By Paul Lutter
However important it may seem, stewardship is primarily about something more profound than asking either how (much) people give in money, time, and other gifts or how to get people to increase the ways they give. These questions have their place, of course. Every year, stewardship committees seek to both ask and answer these questions given ever-new realities facing the church and world.
While both questions are important, neither is sufficient. When these questions and their answers rule the roost, stewardship is seen to be almost exclusively about money and the quest for more of it for the mission and ministry of the church on both local and more global levels. Those concerned about stewardship, then, try to find ways to compel people to give more of what they have so that others who have nothing will then have something.
This isn’t really what stewardship is about, though. Stewardship proceeds from a different question, and thus lives out of a different reality.
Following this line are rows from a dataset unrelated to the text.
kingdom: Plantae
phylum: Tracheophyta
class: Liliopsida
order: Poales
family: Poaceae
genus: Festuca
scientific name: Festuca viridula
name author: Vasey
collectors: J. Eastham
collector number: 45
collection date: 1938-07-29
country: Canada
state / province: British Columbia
The foundational question from which stewardship lives is neither how nor why people give what they do.
At its heart, the core question of stewardship is who does the giving in the first place? In other words, who owns all that we have?
The answer to this question may be surprising. It is certainly radical given our common thinking about what we have and how we use what we have. The answer even widens the scope of how we think about stewardship to move beyond what we have to even encompass who we are.
God owns all that we have. All of it. And, perhaps even more radically in a world that is hell bent on individual autonomy, God owns us, too.
Martin Luther on stewardship
Now, before you click to another article or laugh at the mere suggestion, hear me out. Or better yet, listen to what Martin Luther has to say. In 1529, Luther writes in his Small Catechism in explanation to the First Article of the Apostles’ Creed (“I believe in God the Father almighty, creator of heaven and earth”), that God not only creates us, but also, “ God daily and abundantly provides shoes and clothing, food and drink, house and farm, spouse and children, fields, livestock, and all property — along with all the necessities and nourishment for this body and life.”
God owns it all because God creates it all, right down to the “shoes and clothing” we wear. This God creates these things for us not once long ago, but “daily,” Luther says.
Daily, God creates and gives us what we need. And why wouldn’t that be the case — it’s God’s to give. It is interesting to note that Luther pairs “daily and abundantly,” which suggests that as much and as often as God “provides” for us at all levels, God never runs out of good things to give us. No, this God who creates all things, “provides all the necessities and nourishment for this body and life.”
God never runs out. What if this provided the focus of how we think about and live out stewardship?
Maybe then we could put away the stewardship programs and, instead, roll up our sleeves and do what we are called to do with all that God gives us, namely, to care for all that we’ve been given.
This isn’t a euphemism for hoarding what God gives us! Rather, it is about releasing the death grip we have on everything — including ourselves — and rest, instead, in the hands that create and hold us anew every day.